July 2, 201016 yr Author Joe thanks. i did reboot the system and it thinks that there is a new parity drive in the slot, i will pull it and not take any chances. i do have 2 drives that have not had any data written to them yet in the array (they show up as empty), can i just remove one of them from the array and then add it to the parity slot? thanks james
July 4, 201016 yr While it may be empty pulling it will make the server think a second drive has failed and it will want to rebuild parity. I guess since it seems to be the parity drive that has failed you could do this and it would build the array from scratch. Hrm, not sure that's a great path to follow...

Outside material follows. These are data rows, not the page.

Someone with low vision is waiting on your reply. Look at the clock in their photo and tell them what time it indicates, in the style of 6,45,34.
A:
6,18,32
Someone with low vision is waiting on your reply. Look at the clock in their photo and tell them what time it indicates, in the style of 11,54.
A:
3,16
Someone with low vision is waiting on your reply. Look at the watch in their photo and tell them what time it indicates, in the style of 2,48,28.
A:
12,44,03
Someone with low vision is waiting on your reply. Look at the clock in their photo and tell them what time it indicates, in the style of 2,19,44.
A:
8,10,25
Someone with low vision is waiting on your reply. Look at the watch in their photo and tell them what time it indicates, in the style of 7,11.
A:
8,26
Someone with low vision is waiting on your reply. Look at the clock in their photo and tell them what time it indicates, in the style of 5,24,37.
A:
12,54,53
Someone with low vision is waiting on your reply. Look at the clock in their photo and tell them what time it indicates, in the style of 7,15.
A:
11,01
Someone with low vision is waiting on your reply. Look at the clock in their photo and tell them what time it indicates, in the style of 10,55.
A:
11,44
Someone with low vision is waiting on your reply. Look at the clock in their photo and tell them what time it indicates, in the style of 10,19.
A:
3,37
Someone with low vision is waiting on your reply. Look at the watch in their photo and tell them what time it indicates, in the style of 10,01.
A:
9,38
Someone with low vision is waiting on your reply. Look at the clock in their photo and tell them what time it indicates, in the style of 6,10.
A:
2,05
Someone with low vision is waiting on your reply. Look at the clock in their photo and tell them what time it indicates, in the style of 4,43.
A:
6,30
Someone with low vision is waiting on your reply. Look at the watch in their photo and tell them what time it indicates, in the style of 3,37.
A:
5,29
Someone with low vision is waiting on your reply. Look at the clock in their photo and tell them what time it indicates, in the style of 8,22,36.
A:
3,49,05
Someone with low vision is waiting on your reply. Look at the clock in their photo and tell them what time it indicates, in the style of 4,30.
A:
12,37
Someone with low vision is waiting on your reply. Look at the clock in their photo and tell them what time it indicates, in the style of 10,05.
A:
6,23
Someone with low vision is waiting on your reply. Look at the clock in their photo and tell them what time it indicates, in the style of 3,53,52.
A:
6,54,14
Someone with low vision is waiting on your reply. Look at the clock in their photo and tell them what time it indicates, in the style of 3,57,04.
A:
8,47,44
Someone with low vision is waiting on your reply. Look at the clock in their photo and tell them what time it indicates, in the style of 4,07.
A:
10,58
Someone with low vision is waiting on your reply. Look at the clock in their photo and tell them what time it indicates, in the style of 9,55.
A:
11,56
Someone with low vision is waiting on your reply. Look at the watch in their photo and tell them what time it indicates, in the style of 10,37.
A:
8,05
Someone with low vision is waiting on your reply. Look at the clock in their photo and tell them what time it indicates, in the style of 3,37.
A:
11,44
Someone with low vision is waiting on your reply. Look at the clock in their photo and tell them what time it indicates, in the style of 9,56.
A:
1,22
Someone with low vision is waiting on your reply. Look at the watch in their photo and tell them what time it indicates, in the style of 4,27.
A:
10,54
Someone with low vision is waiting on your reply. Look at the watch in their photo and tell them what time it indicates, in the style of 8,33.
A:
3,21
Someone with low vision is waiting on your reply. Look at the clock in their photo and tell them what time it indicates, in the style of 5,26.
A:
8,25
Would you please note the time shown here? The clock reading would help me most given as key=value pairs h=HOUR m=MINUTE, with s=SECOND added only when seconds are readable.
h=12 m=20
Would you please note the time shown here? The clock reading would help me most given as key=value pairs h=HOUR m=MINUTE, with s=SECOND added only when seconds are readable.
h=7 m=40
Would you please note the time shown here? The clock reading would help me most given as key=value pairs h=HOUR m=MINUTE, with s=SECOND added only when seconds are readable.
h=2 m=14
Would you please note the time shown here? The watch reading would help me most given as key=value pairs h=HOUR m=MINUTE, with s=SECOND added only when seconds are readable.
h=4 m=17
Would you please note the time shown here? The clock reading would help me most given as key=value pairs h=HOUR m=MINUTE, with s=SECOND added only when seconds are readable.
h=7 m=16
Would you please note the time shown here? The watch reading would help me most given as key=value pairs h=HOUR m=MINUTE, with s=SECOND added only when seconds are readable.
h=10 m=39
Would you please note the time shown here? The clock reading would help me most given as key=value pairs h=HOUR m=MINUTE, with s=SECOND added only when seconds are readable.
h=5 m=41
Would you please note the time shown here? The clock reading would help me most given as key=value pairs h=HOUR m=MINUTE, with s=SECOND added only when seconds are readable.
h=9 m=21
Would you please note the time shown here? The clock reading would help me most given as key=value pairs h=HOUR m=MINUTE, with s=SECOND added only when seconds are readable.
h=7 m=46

July 4, 201016 yr The current log is filled with attempts to spin down the failed drive. (And that seems like it might be a bug in unRAID, since if a drive has failed, it is not likely to spin down, and filling the log with attempts to spin it down will eventually use up all the RAM) They are two separate bugs actually: 1. BUG: Issuing spindown commands to a disk 10 seconds apart. Such commands should be at worst spindownDelay minutes apart. And it doesn't have to be a bad disk. I've seen this effect on a otherwise perfectly good disk which silently ignored spindown commands. 2. BUG: Allowing the possibility of a runaway syslog to completly use up all RAM and crash the server. Such train wrecks can be so easily prevented by mounting /var/log/ into its own limited-size ramdisk. I've actually done this on my custom bzroot build by adding this single line to /etc/fstab none /var/log tmpfs size=128m 0 0 That ramdisk doesn't set apart any RAM. It will only start using up RAM when stuff starts filing it up, up to the set limit. I've been trying to bring the above two issues to Limetech's attention for at least six months already. If more people email Limetech about this, then maybe we can get these bugs a little higher on the to-do list. Email: [email protected]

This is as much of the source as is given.